#### Supplied records
====
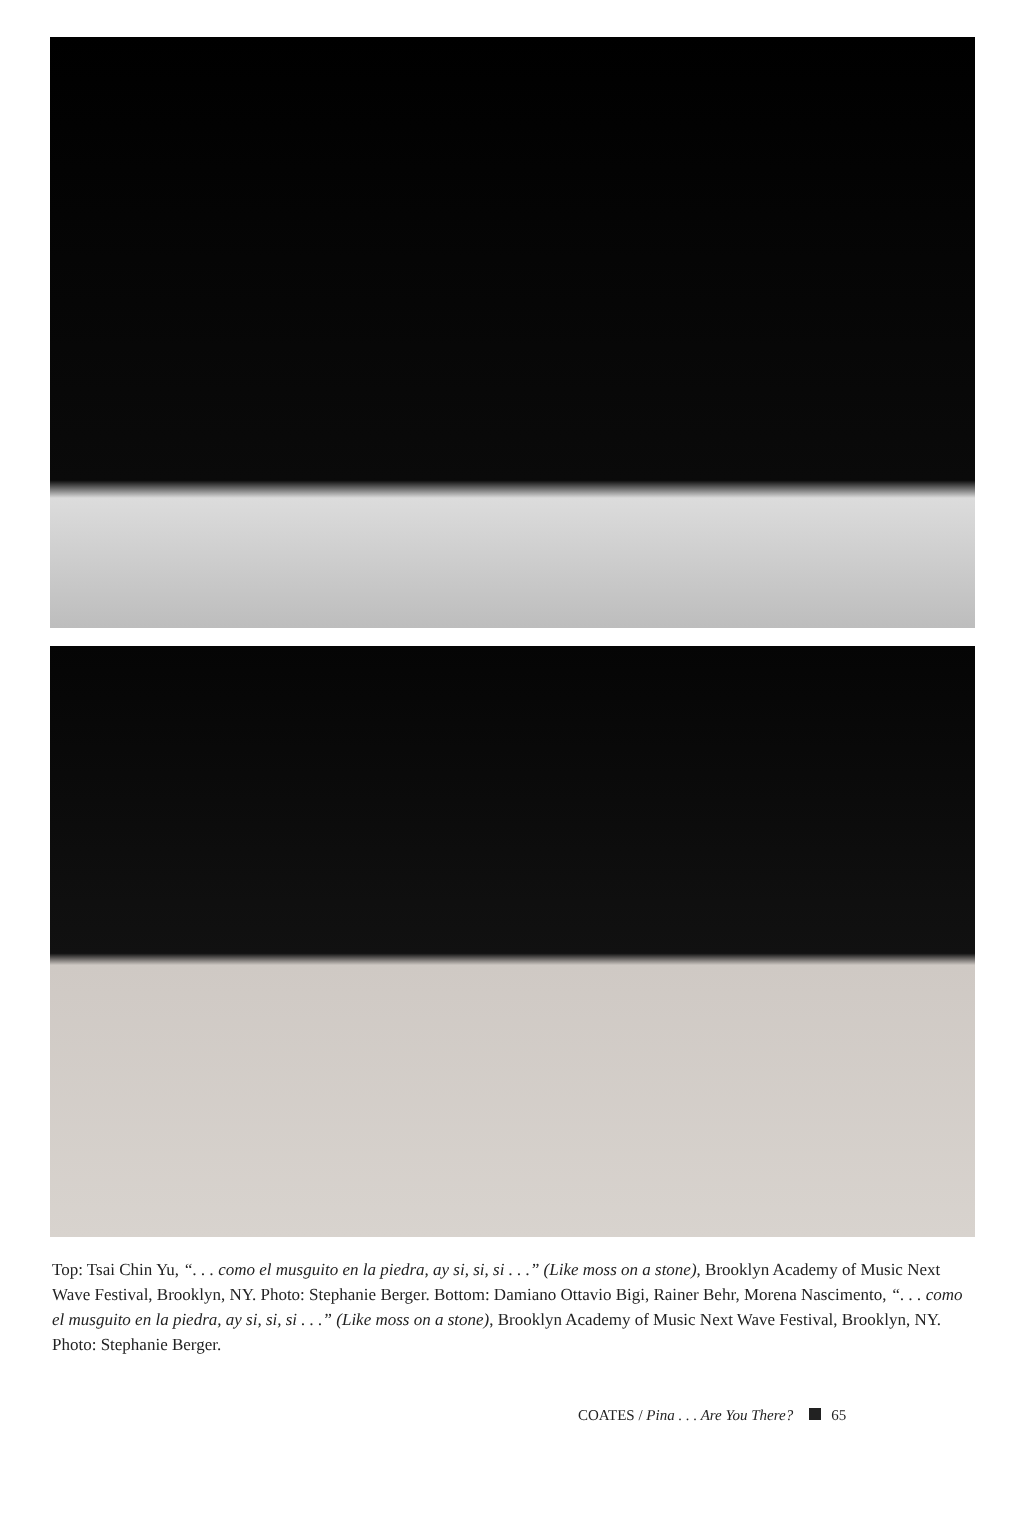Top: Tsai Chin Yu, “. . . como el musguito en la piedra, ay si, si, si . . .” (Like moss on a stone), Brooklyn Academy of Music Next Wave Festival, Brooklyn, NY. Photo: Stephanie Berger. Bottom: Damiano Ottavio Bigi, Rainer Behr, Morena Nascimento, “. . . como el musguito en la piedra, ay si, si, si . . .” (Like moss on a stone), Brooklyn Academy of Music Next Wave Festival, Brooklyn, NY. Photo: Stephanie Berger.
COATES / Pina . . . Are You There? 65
====
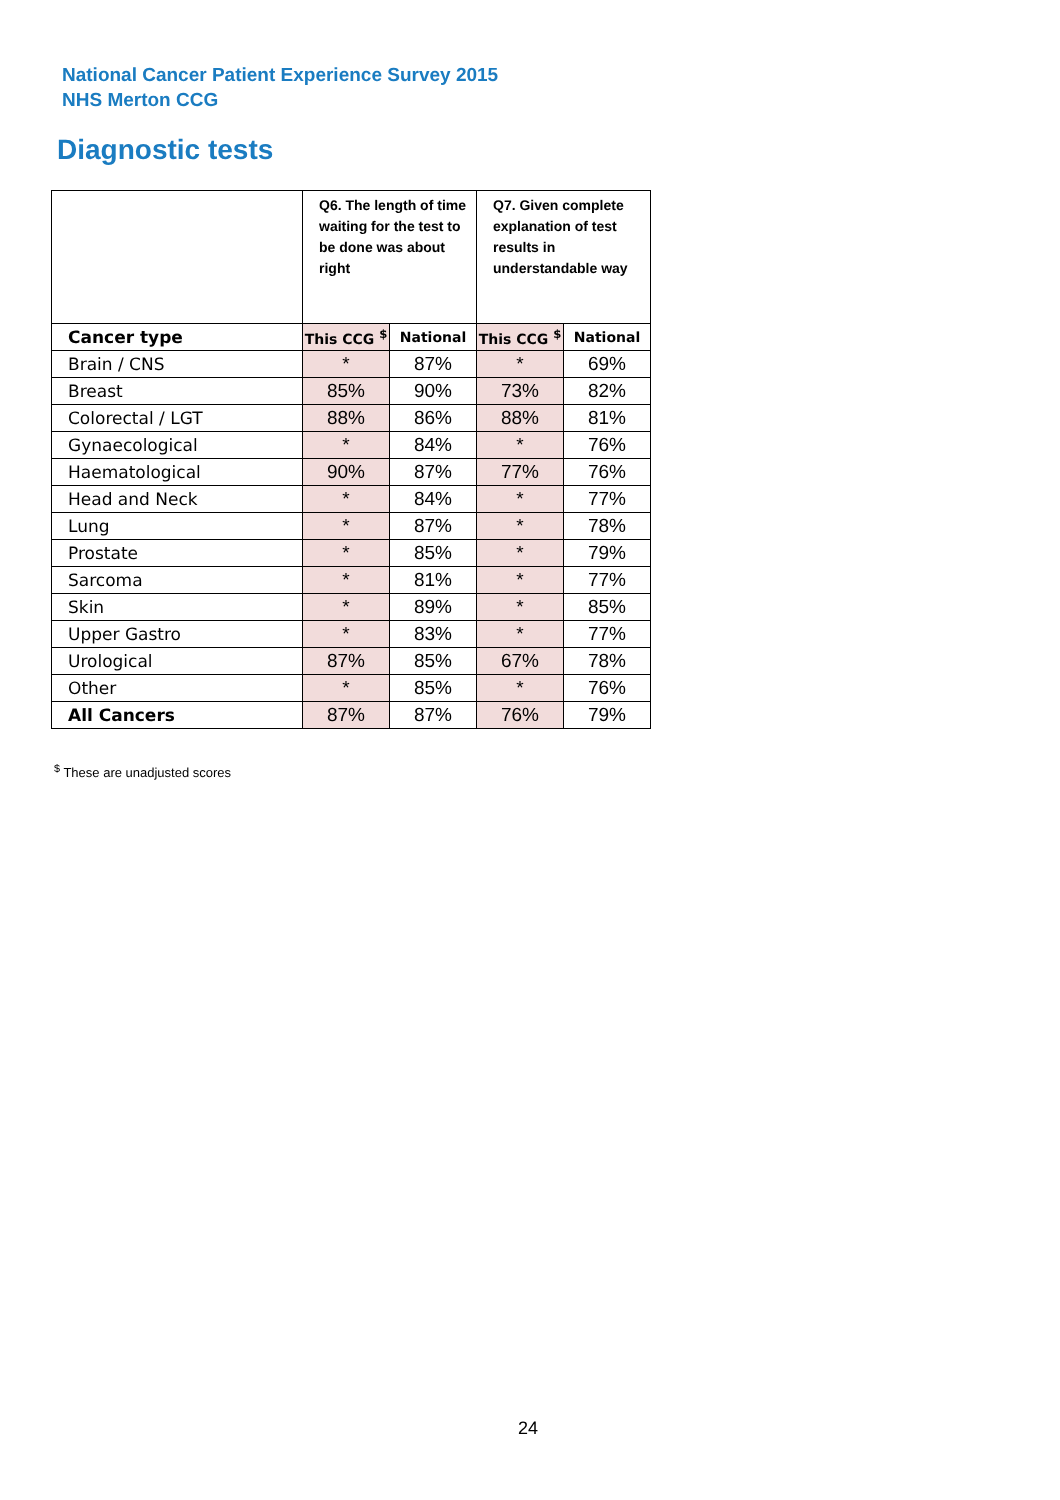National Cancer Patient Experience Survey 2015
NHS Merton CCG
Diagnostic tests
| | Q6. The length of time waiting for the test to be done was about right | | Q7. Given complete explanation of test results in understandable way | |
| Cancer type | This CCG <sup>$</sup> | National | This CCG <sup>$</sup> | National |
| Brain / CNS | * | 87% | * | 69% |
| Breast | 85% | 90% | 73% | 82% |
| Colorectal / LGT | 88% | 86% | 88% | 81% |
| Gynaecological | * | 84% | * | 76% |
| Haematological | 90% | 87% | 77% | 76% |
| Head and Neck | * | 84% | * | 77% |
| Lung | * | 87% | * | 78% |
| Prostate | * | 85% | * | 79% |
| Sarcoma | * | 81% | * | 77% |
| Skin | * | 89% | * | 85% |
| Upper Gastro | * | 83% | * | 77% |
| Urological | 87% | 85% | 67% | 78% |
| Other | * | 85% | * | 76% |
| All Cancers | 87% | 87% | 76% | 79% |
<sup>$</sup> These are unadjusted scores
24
====
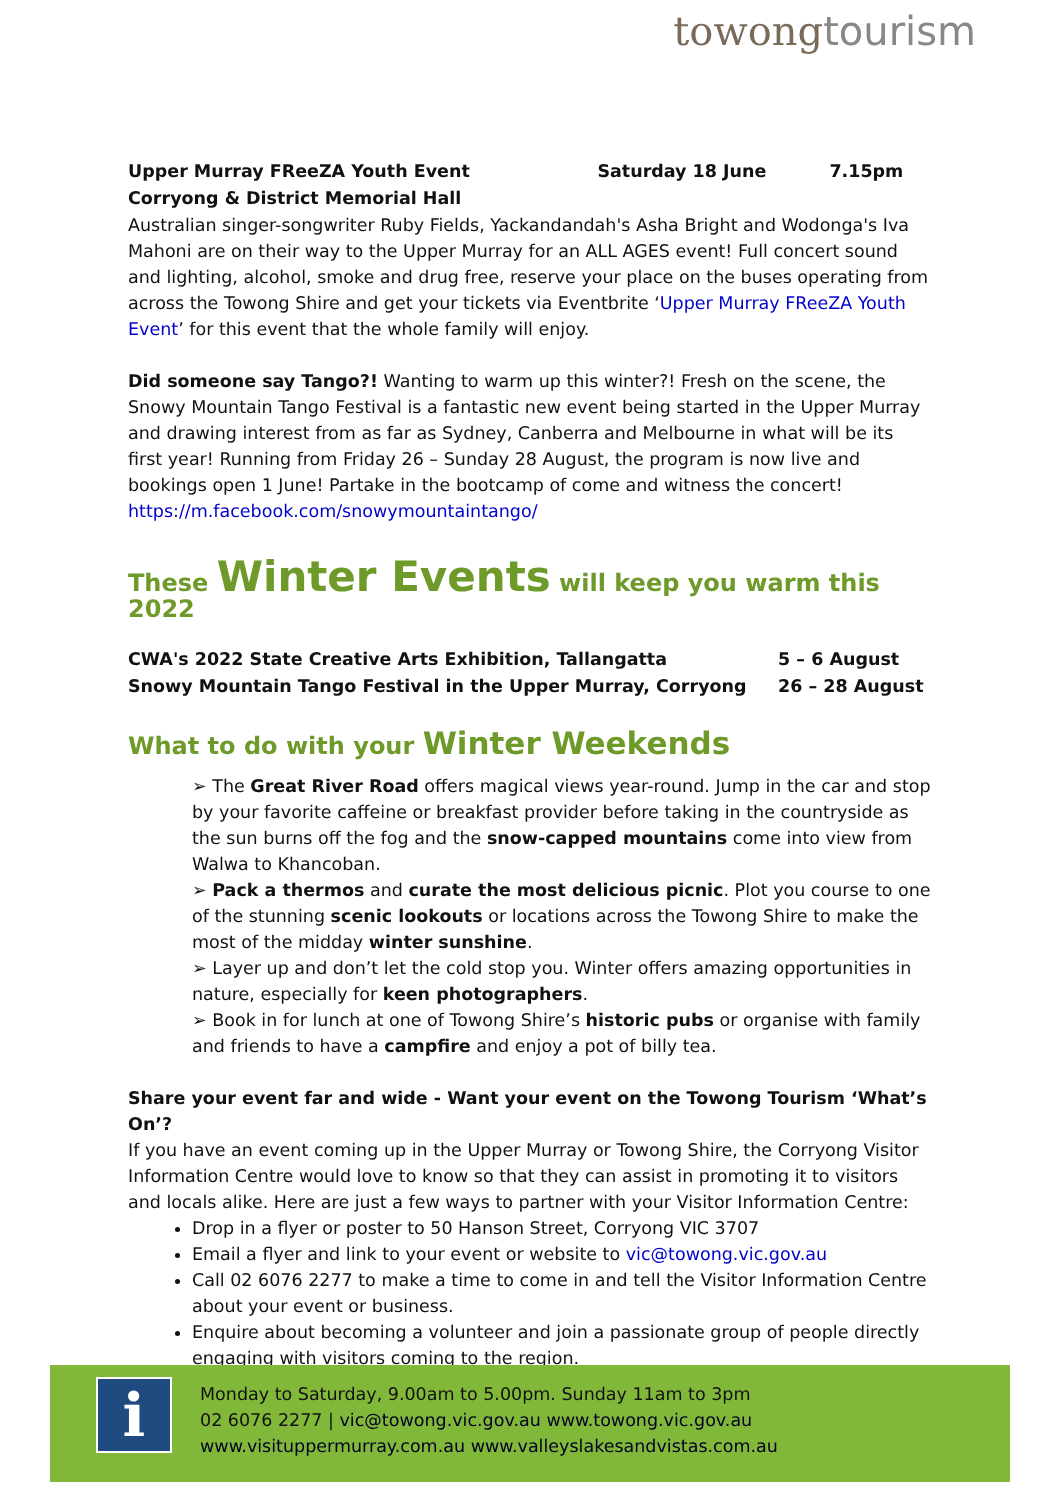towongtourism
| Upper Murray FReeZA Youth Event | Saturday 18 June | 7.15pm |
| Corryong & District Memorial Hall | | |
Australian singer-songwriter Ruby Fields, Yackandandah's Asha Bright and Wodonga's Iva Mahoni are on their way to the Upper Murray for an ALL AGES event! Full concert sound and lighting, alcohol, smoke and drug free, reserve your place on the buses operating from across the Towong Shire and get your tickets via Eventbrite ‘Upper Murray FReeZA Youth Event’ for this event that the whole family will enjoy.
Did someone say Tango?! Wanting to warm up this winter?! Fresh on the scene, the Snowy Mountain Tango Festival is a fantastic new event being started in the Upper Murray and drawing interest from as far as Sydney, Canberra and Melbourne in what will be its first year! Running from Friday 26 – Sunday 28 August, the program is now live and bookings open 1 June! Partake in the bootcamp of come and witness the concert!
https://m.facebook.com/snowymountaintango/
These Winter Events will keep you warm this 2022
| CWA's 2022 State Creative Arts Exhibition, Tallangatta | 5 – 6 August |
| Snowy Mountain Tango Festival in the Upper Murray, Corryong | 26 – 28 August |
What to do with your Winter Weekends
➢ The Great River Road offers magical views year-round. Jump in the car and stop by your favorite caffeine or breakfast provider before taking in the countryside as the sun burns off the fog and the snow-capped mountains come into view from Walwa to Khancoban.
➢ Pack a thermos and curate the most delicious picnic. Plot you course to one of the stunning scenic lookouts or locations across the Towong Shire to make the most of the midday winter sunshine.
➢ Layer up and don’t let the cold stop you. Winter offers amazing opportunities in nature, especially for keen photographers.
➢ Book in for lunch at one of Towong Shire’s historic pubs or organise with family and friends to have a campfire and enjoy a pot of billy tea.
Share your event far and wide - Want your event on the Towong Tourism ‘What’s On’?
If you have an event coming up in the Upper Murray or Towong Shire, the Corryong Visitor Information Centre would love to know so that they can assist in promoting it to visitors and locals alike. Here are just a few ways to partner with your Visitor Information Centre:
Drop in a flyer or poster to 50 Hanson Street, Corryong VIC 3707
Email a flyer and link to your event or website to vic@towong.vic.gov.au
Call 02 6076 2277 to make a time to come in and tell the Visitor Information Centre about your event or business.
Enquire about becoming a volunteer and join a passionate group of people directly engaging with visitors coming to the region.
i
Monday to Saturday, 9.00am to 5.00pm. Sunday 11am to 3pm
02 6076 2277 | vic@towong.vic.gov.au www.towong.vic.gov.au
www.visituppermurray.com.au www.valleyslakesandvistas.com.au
====
#### What to do
Output only the stretch above from the line with "towongtourism" through the line with "What to do with your Winter Weekends", reproduced exactly. Exclude pictures.

#### Solution for this task
towongtourism
| Upper Murray FReeZA Youth Event | Saturday 18 June | 7.15pm |
| Corryong & District Memorial Hall | | |
Australian singer-songwriter Ruby Fields, Yackandandah's Asha Bright and Wodonga's Iva Mahoni are on their way to the Upper Murray for an ALL AGES event! Full concert sound and lighting, alcohol, smoke and drug free, reserve your place on the buses operating from across the Towong Shire and get your tickets via Eventbrite ‘Upper Murray FReeZA Youth Event’ for this event that the whole family will enjoy.
Did someone say Tango?! Wanting to warm up this winter?! Fresh on the scene, the Snowy Mountain Tango Festival is a fantastic new event being started in the Upper Murray and drawing interest from as far as Sydney, Canberra and Melbourne in what will be its first year! Running from Friday 26 – Sunday 28 August, the program is now live and bookings open 1 June! Partake in the bootcamp of come and witness the concert!
https://m.facebook.com/snowymountaintango/
These Winter Events will keep you warm this 2022
| CWA's 2022 State Creative Arts Exhibition, Tallangatta | 5 – 6 August |
| Snowy Mountain Tango Festival in the Upper Murray, Corryong | 26 – 28 August |
What to do with your Winter Weekends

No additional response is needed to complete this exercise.